Notably, a closer examination of the distribution of cells profiled by each protocol within the T and B cell clusters reveals genes expected to be technologyspecific. For instance, the TRBV, TRAV and IGHV genes are captured by the 5′kit, while TRAC instead mainly appears in the cells from the 3′kit (Figure 2d). This is concordant with the fact that the detection efficiency of different regions of T and B cell receptors is the main difference between the two methods. As such, BBKNN performs excellent batch alignment for this data. BBKNN succeeds in allowing inference of a cluster structure that correctly captures the primary populations present in the data, while simultaneously retaining the protocol-driven biological differences in the relevant cell types.
2.3 Aligning Four Pancreatic Datasets from Diverse Technologies
Having demonstrated BBKNN’s ability to successfully merge cell populations from different droplet protocols, the algorithm was applied to a more diverse collection of publicly available pancreatic single cell data21–24. The experiments came from four independent studies, and were performed using a combination of both droplet32 and plate33,34 based methods. With around 15,000 cells in total between the four datasets, and a known shared biology captured in a set of standardised annotations25, the data provides a perfect testing ground to evaluate BBKNN. We compare its performance to the established batch correction methods mnnCorrect12, CCA13 and Scanorama14.
Figure 3a demonstrates a UMAP visualisation of the data without any attempt to remove the batch effect. A very clear separation can be seen based on the experiment of origin: while cells cluster together based on cell type within batches, corresponding cells across batches are widely scattered. The major cell types in the pancreatic islets are four endocrine cell populations: alpha, beta, gamma and delta. Additional smaller populations include stellate cells, mast cells and macrophages. An interesting point is that the gamma and delta pancreatic cells are already merged within the datasets at this stage.

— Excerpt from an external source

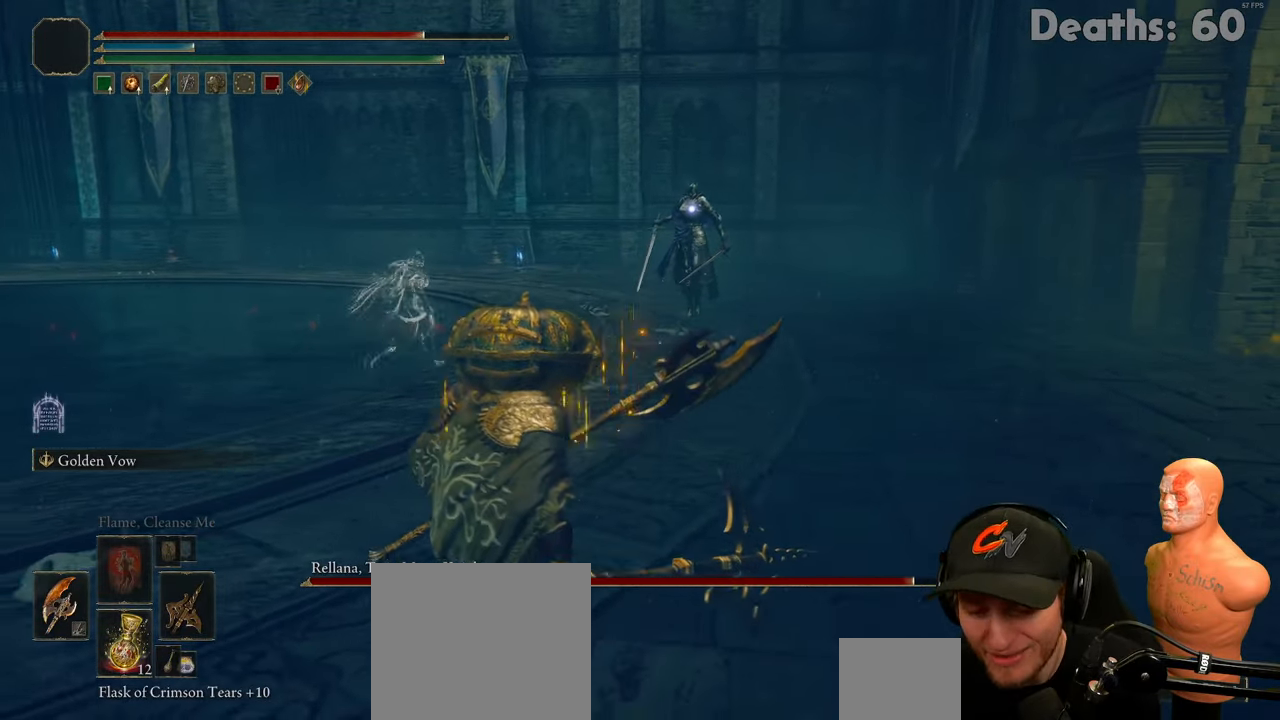
{"buttons": [], "left_stick": "left", "right_stick": "center", "events": []}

(a) The data features large technical differences. The standardised cell annotations reveal the shared underlying biology. (b) BBKNN connects the cell populations in accordance with the annotation. (c) mnnCorrect retains residual technical differences in the data. (d) CCA mixes the batches well and correctly clusters the underlying cell types. (e) Scanorama performs to a similar standard, but is mildly challenged by some of the rare populations. When benchmarking the methods on a personal computer, BBKNN completes within three seconds, while the two methods implemented in R take upwards of 15 minutes and Scanorama takes 2 minutes.
After applying BBKNN (Figure 3b), all cell types are merged into the correct clusters, reflecting the information provided in the annotations. Examining the distribution of the experiment of origin reveals the batches to be far better mixed than in Figure 3a, although the stark experimental differences lead to a less homogeneous mixing than in the case of the PBMC droplets. The gamma and delta populations remain mixed, reflecting the fact that they were already intertwined to a good degree in the visualisation with no batch correction.
In comparison, the mnnCorrect method does not manage to merge cell clusters across experiments as successfully (Figure 3c), and a greater technological effect is conserved in the output. CCA merges the batches exceedingly well in Figure 3d, also reconstructing the underlying cell type structure to a similar standard as BBKNN while managing to separate the gamma and delta populations. Scanorama manages to mix the batches nearly as well as CCA (Figure 3e), and successfully reconnects the primary cell populations while splitting the gamma and delta cells. However, the quiescent stellate population, cohesively recaptured by all other methods, becomes fragmented. Additionally, a macrophage and mast cell cluster that is distinct in all other visualisations becomes absorbed by the main UMAP manifold. For this particular application, CCA produces the best aligned output, with BBKNN and Scanorama not far behind, offering trade-offs between batch integration and maintaining the distinct cell clusters. The level of batch integration by each of the methods is assessed via Shannon entropy (Supplementary Figure 2), with BBKNN outperforming mnnCorrect and obtaining results that are slightly less mixed than Scanorama and CCA.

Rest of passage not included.